Time Out says
Admittedly, retired Detroit autoworker and Korean War veteran Walt Kowalski (Eastwood, in what, sadly, may be his last lead turn) initially comes across like a curmudgeonly elderly relative of Harry Callahan: unable to conceal his disdain for his folks, his late wife’s priest, and those now inhabiting his slightly run-down suburb, many of whom are Hmongs who left south-east Asia for the US due to the Vietnam War. One such is shy teen Thao (Bee Yang), whose reluctant initiation into a local gang involves stealing Walt’s beloved 1972 Gran Torino…

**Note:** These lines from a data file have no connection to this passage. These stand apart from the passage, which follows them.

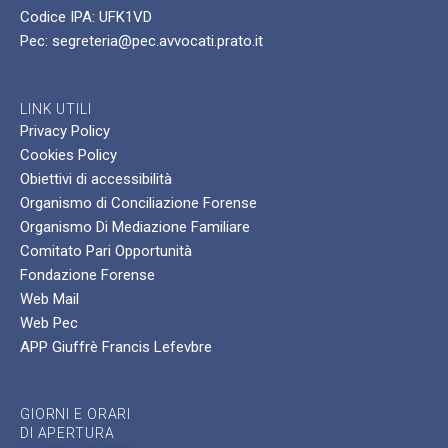
Codice IPA: UFK1VD
Pec: segreteria@pec.avvocati.prato.it
LINK UTILI
Privacy Policy
Cookies Policy
Obiettivi di accessibilità
Organismo di Conciliazione Forense
Organismo Di Mediazione Familiare
Comitato Pari Opportunità
Fondazione Forense
Web Mail
Web Pec
APP Giuffrè Francis Lefevbre
GIORNI E ORARI
DI APERTURA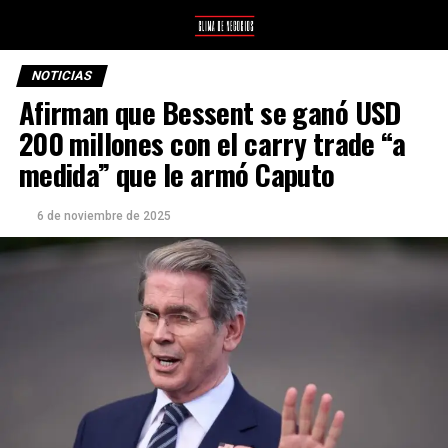
NOTICIAS
Afirman que Bessent se ganó USD
200 millones con el carry trade “a
medida” que le armó Caputo
6 de noviembre de 2025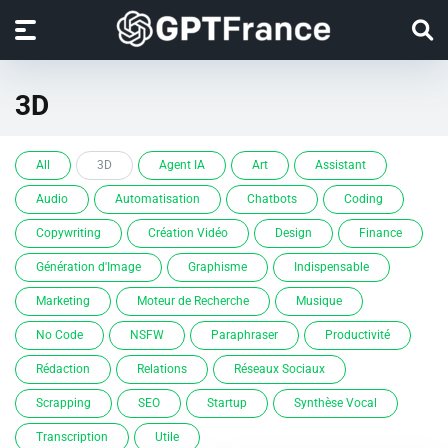
3D
All
3D
Agent IA
Art
Assistant
Audio
Automatisation
Chatbots
Coding
Copywriting
Création Vidéo
Design
Finance
Génération d'Image
Graphisme
Indispensable
Marketing
Moteur de Recherche
Musique
No Code
NSFW
Paraphraser
Productivité
Rédaction
Relations
Réseaux Sociaux
Scrapping
SEO
Startup
Synthèse Vocal
Transcription
Utile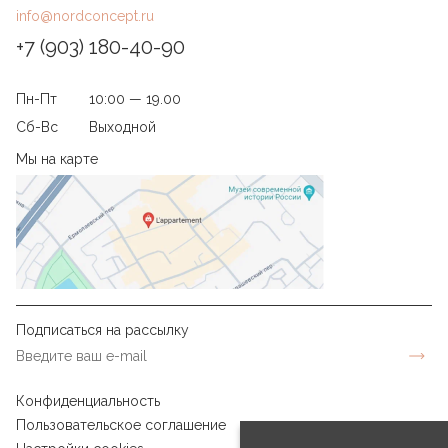
info@nordconcept.ru
+7 (903) 180-40-90
Пн-Пт
10:00 — 19.00
Сб-Вс
Выходной
Мы на карте
Подписаться на рассылку
Конфиденциальность
Пользовательское соглашение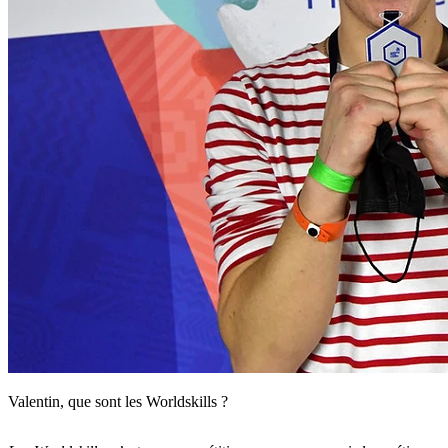
Valentin, que sont les Worldskills ?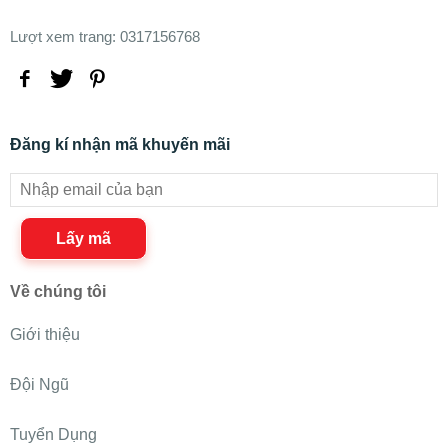
Lượt xem trang: 0317156768
Đăng kí nhận mã khuyến mãi
Lấy mã
Về chúng tôi
Giới thiệu
Đội Ngũ
Tuyển Dụng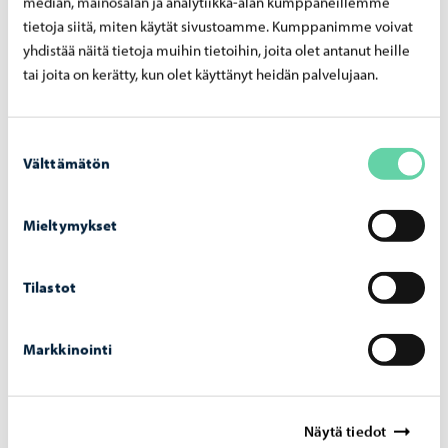
median, mainosalan ja analytiikka-alan kumppaneillemme
tietoja siitä, miten käytät sivustoamme. Kumppanimme voivat
yhdistää näitä tietoja muihin tietoihin, joita olet antanut heille
29.02.2024
tai joita on kerätty, kun olet käyttänyt heidän palvelujaan.
Kasvun ja oppimisen lautakunnan päätökset
29.2.2024
Suostumuksen
Tilinpäätös ja toimintakertomus Kasvun ja oppimisen
Välttämätön
valinta
lautakunta merkitsi vuoden 2023 tilinpäätöksen tiedoksi.
Palveluverkon periaatteet Kasvun ja oppimisen
lautakunta päätti antaa seuraavan
Mieltymykset
lausunnon:”Lautakunta katsoo, että sekä jaostojen että
lautakunnan tulee saada prosessin aikana tietoja asian
Tilastot
edistymisestä sekä että heiltä pyydetään lausuntoja
prosessin aikana. Kasvun ja oppimisen toimiala on
toimialoista se, joka järjestää toimintaa tiloissa.
Markkinointi
Lautakunta haluaa […]
Näytä tiedot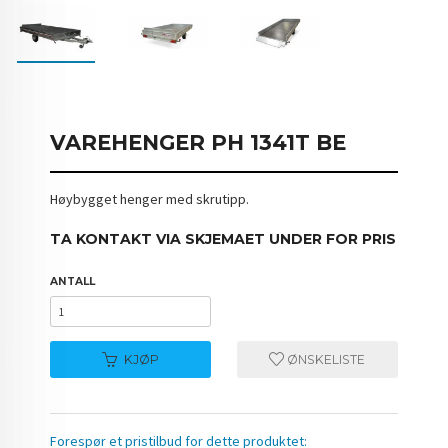
VAREHENGER PH 1341T BE
Høybygget henger med skrutipp.
TA KONTAKT VIA SKJEMAET UNDER FOR PRIS
ANTALL
KJØP
ØNSKELISTE
Forespør et pristilbud for dette produktet: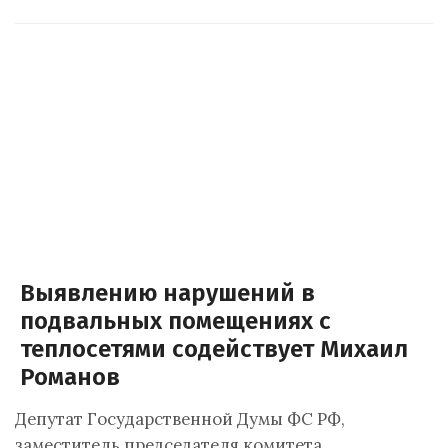
Выявлению нарушений в
подвальных помещениях с
теплосетями содействует Михаил
Романов
Депутат Государственной Думы ФС РФ,
заместитель председателя комитета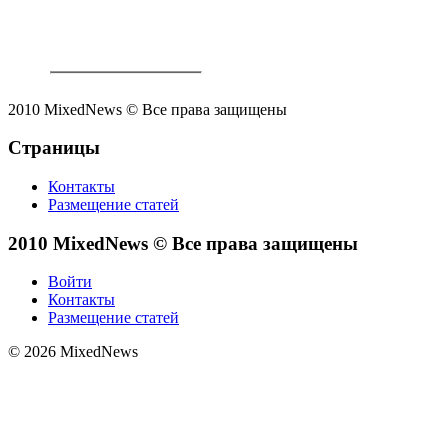
2010 MixedNews © Все права защищены
Страницы
Контакты
Размещение статей
2010 MixedNews © Все права защищены
Войти
Контакты
Размещение статей
© 2026 MixedNews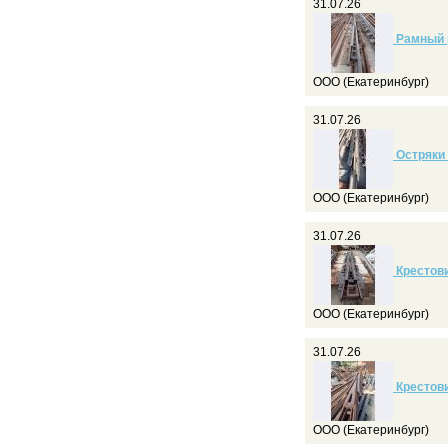
31.07.26
Рамный р
ООО (Екатеринбург)
31.07.26
Остряки 
ООО (Екатеринбург)
31.07.26
Крестови
ООО (Екатеринбург)
31.07.26
Крестови
ООО (Екатеринбург)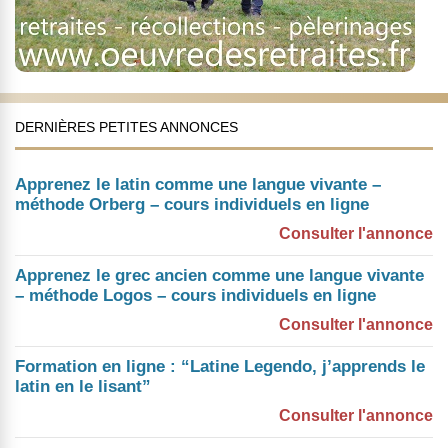
DERNIÈRES PETITES ANNONCES
Apprenez le latin comme une langue vivante –
méthode Orberg – cours individuels en ligne
Consulter l'annonce
Apprenez le grec ancien comme une langue vivante
– méthode Logos – cours individuels en ligne
Consulter l'annonce
Formation en ligne : “Latine Legendo, j’apprends le
latin en le lisant”
Consulter l'annonce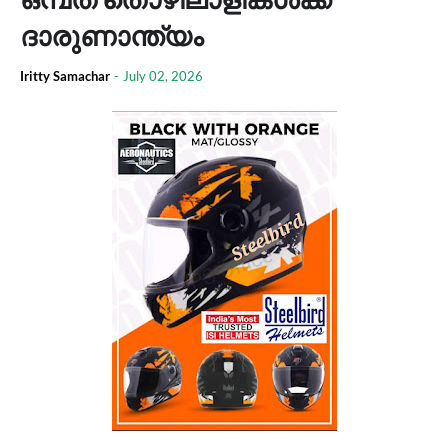
ദാരുണാന്ത്യം
Iritty Samachar
-
July 02, 2026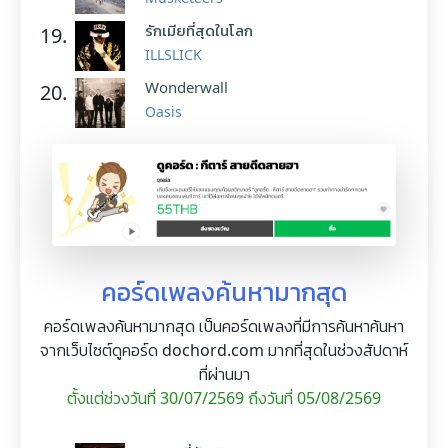
รักเมียที่สุดในโลก
19.
ILLSLICK
Wonderwall
20.
Oasis
คอร์ดเพลงค้นหามากสุด
คอร์ดเพลงค้นหามากสุด เป็นคอร์ดเพลงที่มีการค้นหาค้นหา
จากเว็บไซต์ดูคอร์ด dochord.com มากที่สุดในช่วงสัปดาห์
ที่ผ่านมา
ตั้งแต่ช่วงวันที่ 30/07/2569 ถึงวันที่ 05/08/2569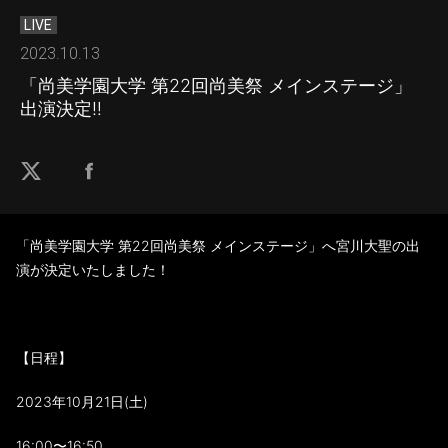
LIVE
2023.10.13
「尚美学園大学 第22回尚美祭 メインステージ」
出演決定‼︎
「尚美学園大学 第22回尚美祭 メインステージ」へ宮川大聖の出
演が決定いたしました！
【日程】
2023年10月21日(土)
16:00〜16:50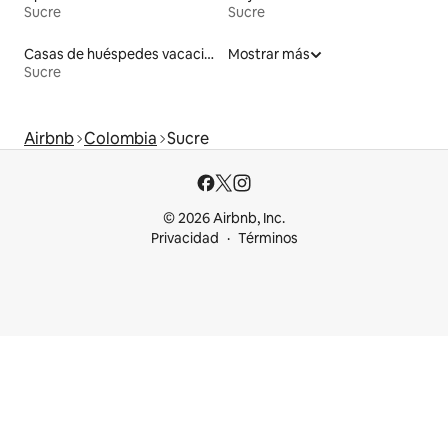
Sucre
Sucre
Casas de huéspedes vacacionales
Mostrar más
Sucre
Airbnb
Colombia
Sucre
© 2026 Airbnb, Inc.
Privacidad
Términos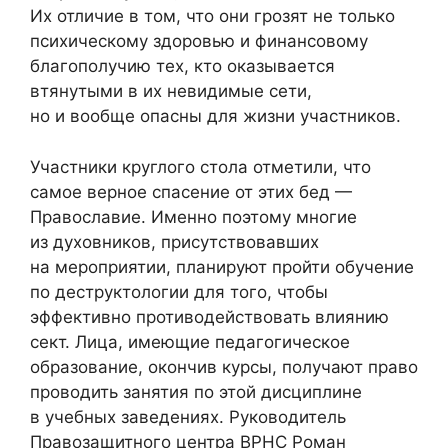
Их отличие в том, что они грозят не только
психическому здоровью и финансовому
благополучию тех, кто оказывается
втянутыми в их невидимые сети,
но и вообще опасны для жизни участников.
Участники круглого стола отметили, что
самое верное спасение от этих бед —
Православие. Именно поэтому многие
из духовников, присутствовавших
на мероприятии, планируют пройти обучение
по деструктологии для того, чтобы
эффективно противодействовать влиянию
сект. Лица, имеющие педагогическое
образование, окончив курсы, получают право
проводить занятия по этой дисциплине
в учебных заведениях. Руководитель
Правозащитного центра ВРНС Роман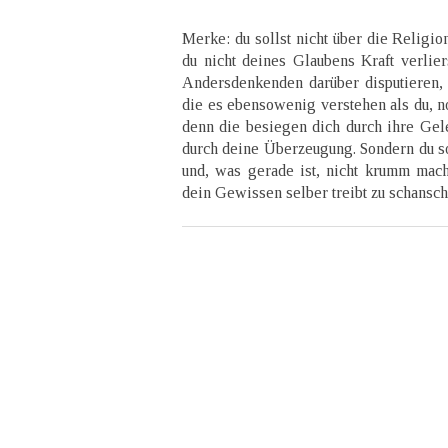
Merke: du sollst nicht über die Religio
du nicht deines Glaubens Kraft verliers
Andersdenkenden darüber disputieren,
die es ebensowenig verstehen als du, n
denn die besiegen dich durch ihre Gele
durch deine Überzeugung. Sondern du so
und, was gerade ist, nicht krumm mach
dein Gewissen selber treibt zu schansch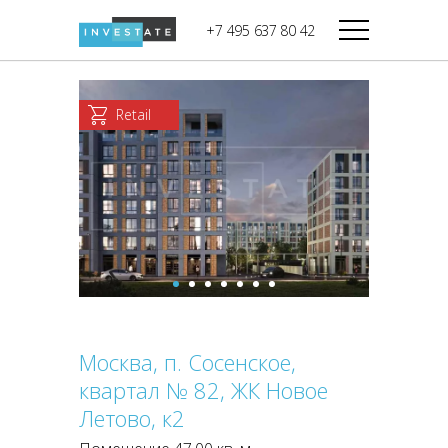
строительства
+7 495 637 80 42
Дикси
В башне
Башня Федерация-II
Верный
Запад
Retail
Башня Федерация-I
Мираторг
Восток
Город Столиц,
Магнолия
Северный блок
Город Столиц,
Южный блок
Москва, п. Сосенское,
квартал № 82, ЖК Новое
Летово, к2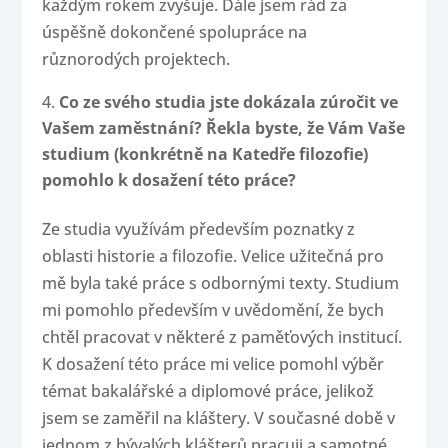
každým rokem zvyšuje. Dále jsem rád za
úspěšně dokončené spolupráce na
různorodých projektech.
Co ze svého studia jste dokázala zúročit ve
Vašem zaměstnání? Řekla byste, že Vám Vaše
studium (konkrétně na Katedře filozofie)
pomohlo k dosažení této práce?
Ze studia využívám především poznatky z
oblasti historie a filozofie. Velice užitečná pro
mě byla také práce s odbornými texty. Studium
mi pomohlo především v uvědomění, že bych
chtěl pracovat v některé z paměťových institucí.
K dosažení této práce mi velice pomohl výběr
témat bakalářské a diplomové práce, jelikož
jsem se zaměřil na kláštery. V současné době v
jednom z bývalých klášterů pracuji a samotné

Cue, much conflict: Nick Schenk’s screenplay centres on the encounter between Walt – a politically incorrect old bigot scarred by war – and today’s multicultural society. But as the film proceeds, with Thao’s sassy sister Sue (Abney Her) arousing both Walt’s protective instincts and his hitherto neglected capacity for self-analysis, it becomes more complex and engaging and it’s often very funny (as in a barber-shop scene where traditional American ‘masculinity’is hilariously exposed as an absurd construct). Finally, there’s a very moving development that takes Walt way beyond Callahan’s ethos. Eastwood’s subtle performance is as charismatic and effective as ever, while the movie covers his abiding preoccupations – race, age, individualism in a conformist world – with wit and intelligence. And in insisting that friendship’s more important than blood ties (or religious faith), Clint quietly goes against the grain. Predictably superior fare.